- New severe weather in parts of the US.
- Who will be impacted by the heat.
- How intense will it get?
WEATHER: Heat will hit parts of the United States this week. In recent days, heavy rains in some areas of the United States caused floods. On Saturday, Florida experienced heavy rain and high winds as a storm system that hit Mexico moved through the state.
The United States National Hurricane Center (NHC), based in Miami, reported that the system known as Agatha in the Pacific Ocean would be called Alex in the Atlantic Ocean basin, once it reaches the category of tropical storm.
Warning: Intense heat this week in the US
“The first 110-degree-Fahrenheit day is expected in Phoenix and Palm Springs, California, late this week,” said expert meteorologist from AccuWeather, Brian Thompson. This is because “a northward bulge in the jet stream will expand.”
Although the heat round arrives “on time” for the first week of June, thermometer readings are expected to reach record highs, according to AccuWeather. Cities like Flagstaff, in Arizona, could break historic records.
Who will be impacted by the intense heat?
In Death Valley in California, where the hottest temperature on earth has been recorded, it is expected to reach 110 degrees Fahrenheit. Central Valley of California would also suffer the discomfort of this intense heat expected for this week.

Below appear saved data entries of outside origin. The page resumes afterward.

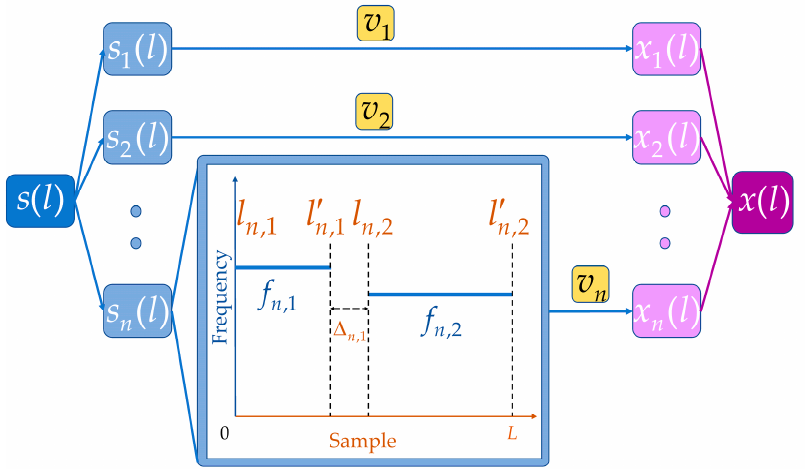
Figure 1. The enhanced two-hop model.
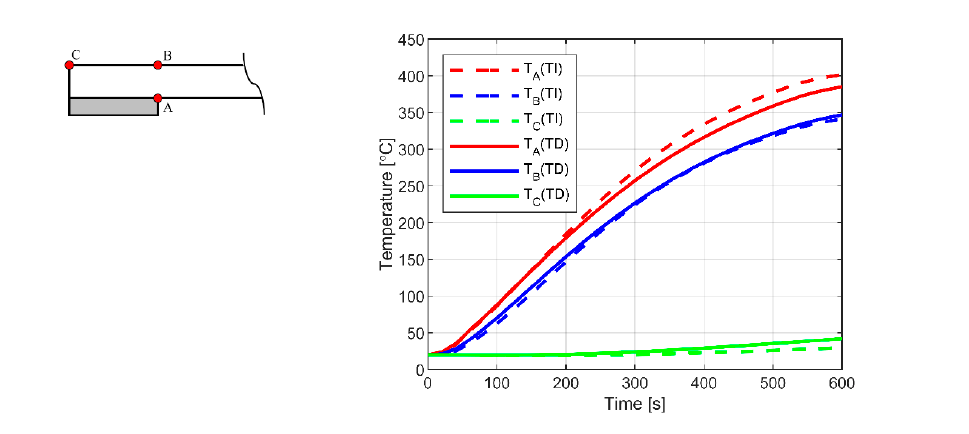
Figure 12. Temperature history (at selected control points) for 5 mm glass pane. Notation: TI— temperature independent; TD—temperature dependent material properties (ABAQUS/Standard).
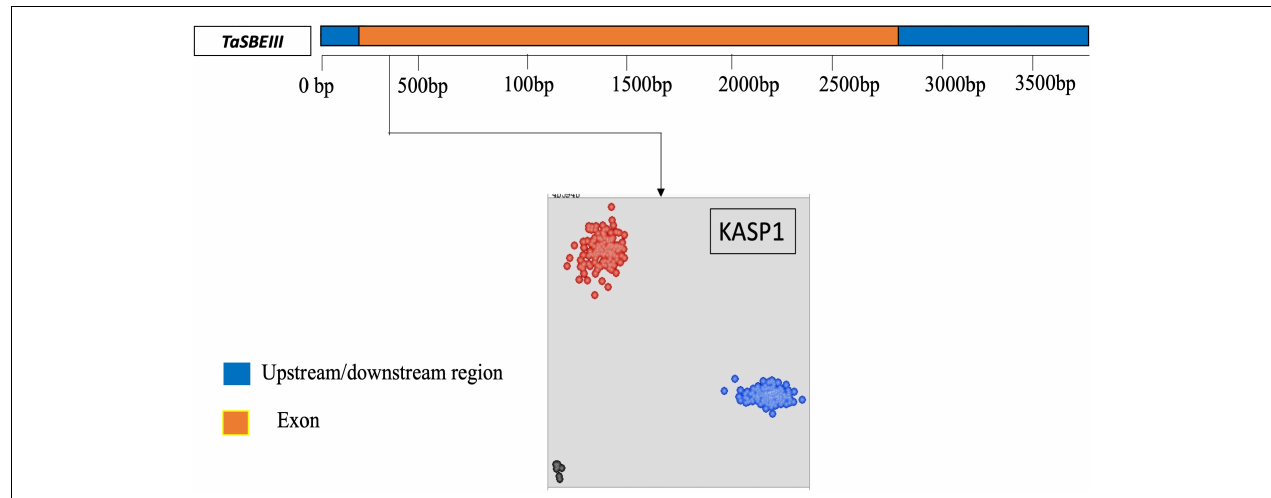
FIGURE 2 | Gene structure and developed KASP marker for TaSBEIII-A . Gene structure of TaSBEIII-A consists of an upstream and downstream region with blue color and orange blocks representing the exon region. Bp represents the base pairs. The clusters of accessions are represented on the scatter plot on the x -axis (FAM) and y -axis (HEX). Accessions with blue color represent the FAM type of allele C while accession in red color denotes the Hex type of allele T . Black dots represent the non-template control (NTC).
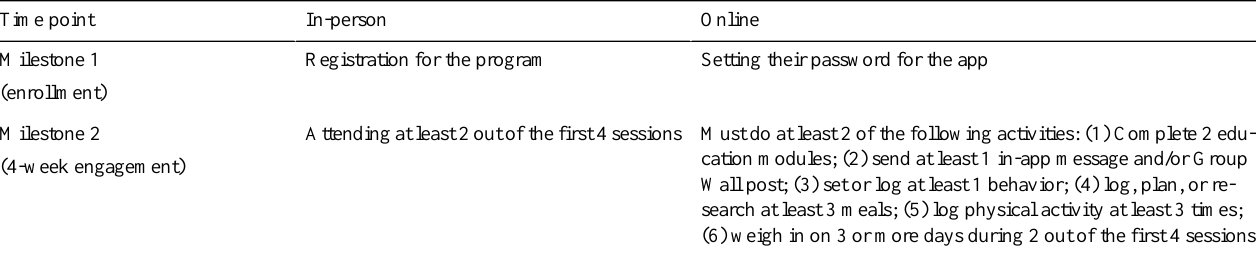
Table 1. Centers for Disease Control and Prevention (CDC)–defined measure of enrollment and engagement in in-person and online Diabetes Prevention Program’s Lifestyle Change Programs (DPP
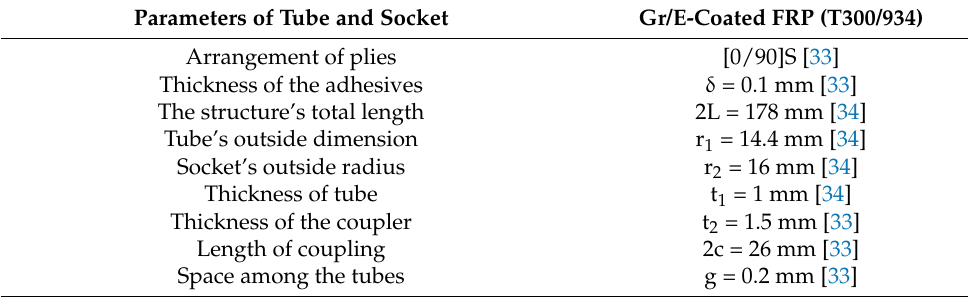
Table 1. Geometrical characteristics of bonded cylindrical socket.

“Even for a region like this that is used to hot weather, this level of heat will warrant special attention being paid to sensitive groups like children and the elderly,” Meteorologist La Troy Thornton said in the AccuWeather report.

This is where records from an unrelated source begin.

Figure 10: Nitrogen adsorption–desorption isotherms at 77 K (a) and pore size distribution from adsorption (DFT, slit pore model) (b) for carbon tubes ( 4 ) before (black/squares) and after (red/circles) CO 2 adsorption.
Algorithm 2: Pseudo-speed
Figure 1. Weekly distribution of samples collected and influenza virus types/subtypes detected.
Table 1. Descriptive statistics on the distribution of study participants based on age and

US heat wave warning issued
People are advised to shelter from the intense heat, drink plenty of fluids, stay in the shade and limit activity by going outdoors as this first heat wave of the year moves through parts of the United States. Pets could also be affected the intense heat.

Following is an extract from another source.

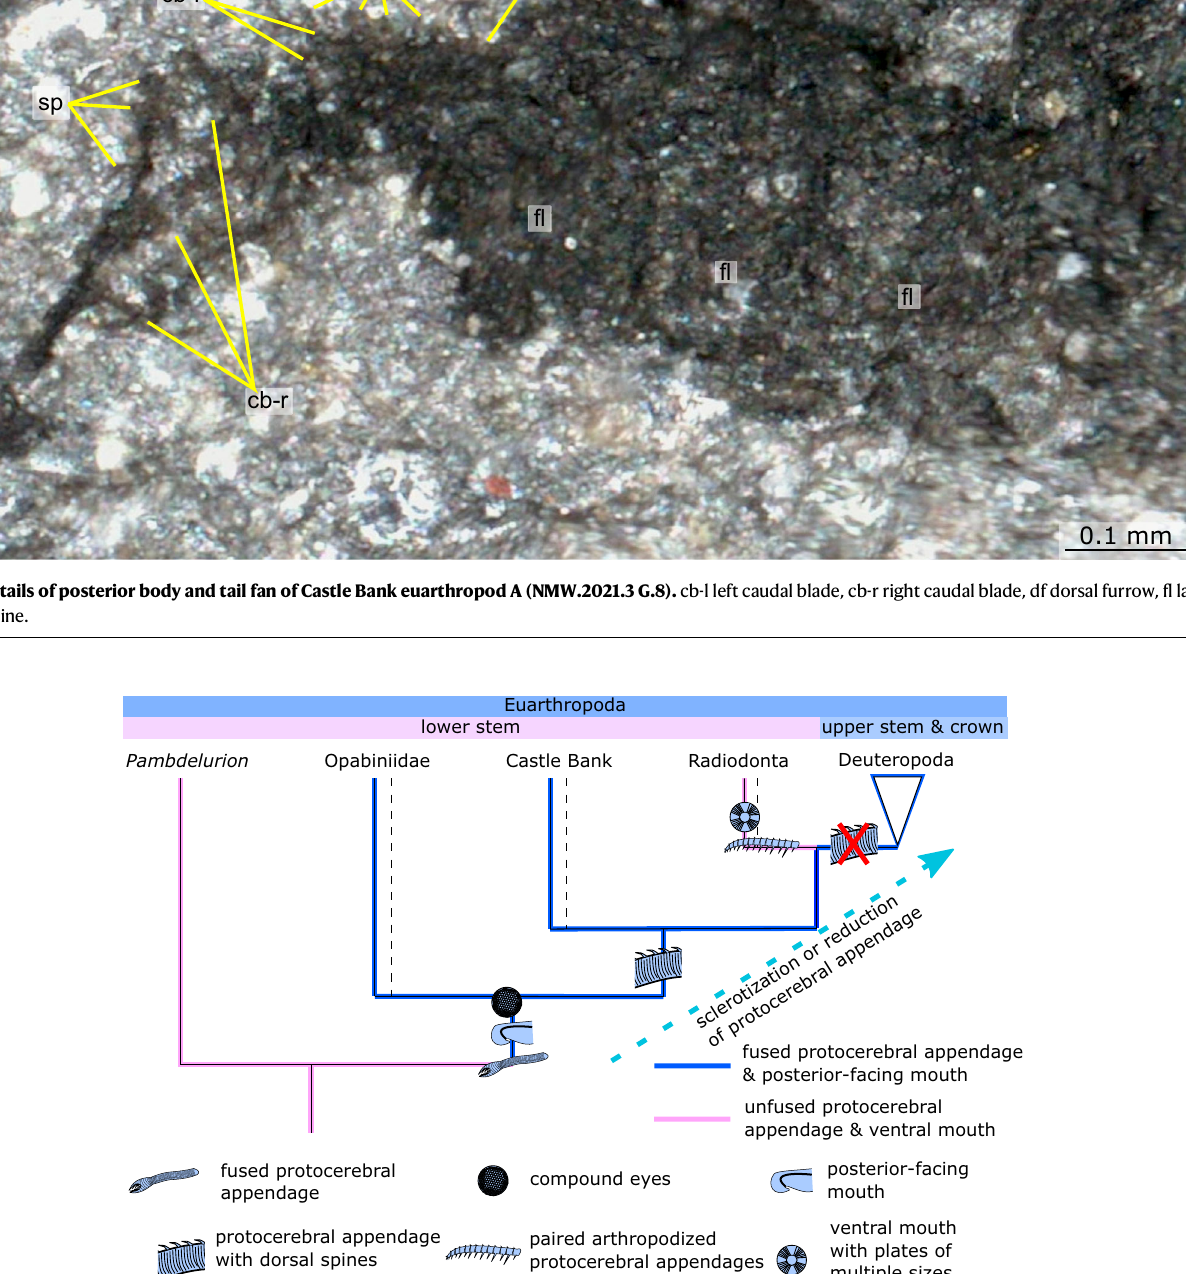
Fig. 10 | Simpli fi ed results ofphylogenetic analyses and a putativepathway of evolution of key head characters within the euarthropod lower stem group. Dotted lines indicate nodes where some analyses resolved polyphyletic or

On the other hand, Bermuda closed its schools, businesses and government offices before the imminent arrival of Tropical Storm Alex on Monday, after leaving three dead in Cuba and causing flooding in parts of Florida, according to The Associated Press.
First named storm in 2022
The first named storm of the Atlantic hurricane season reached near-hurricane strength Sunday night, reaching speeds of up to 70 mph (110 km/h), but weakened somewhat early Monday morning heading north of the Bermuda.
In Florida it left flooded streets and drivers stranded in some cities over the weekend, and in Cuba it killed three people, damaged dozens of homes and left several areas without power, according to authorities. The storm is expected to bring maximum sustained winds of 100 kilometers per hour (65 mph) by Tuesday, according to the US National Hurricane Center.
Tropical storm warning issued
Its eye was about 165 kilometers (100 miles) north-northwest of the Bermuda and was moving fast east-northeast at 44 km/h (28 mph). Bermuda authorities issued a tropical storm warning, with forecasts of 2.5 to 5 centimeters (1 to 2 inches) of rain and waves up to 6 meters (20 feet) high.
More than 800 customers were previously without power and at least three American Airlines flights were canceled, officials said. Homeland Security Minister Michael Weeks said emergency services were monitoring the storm. “Storms are unpredictable,” he commented.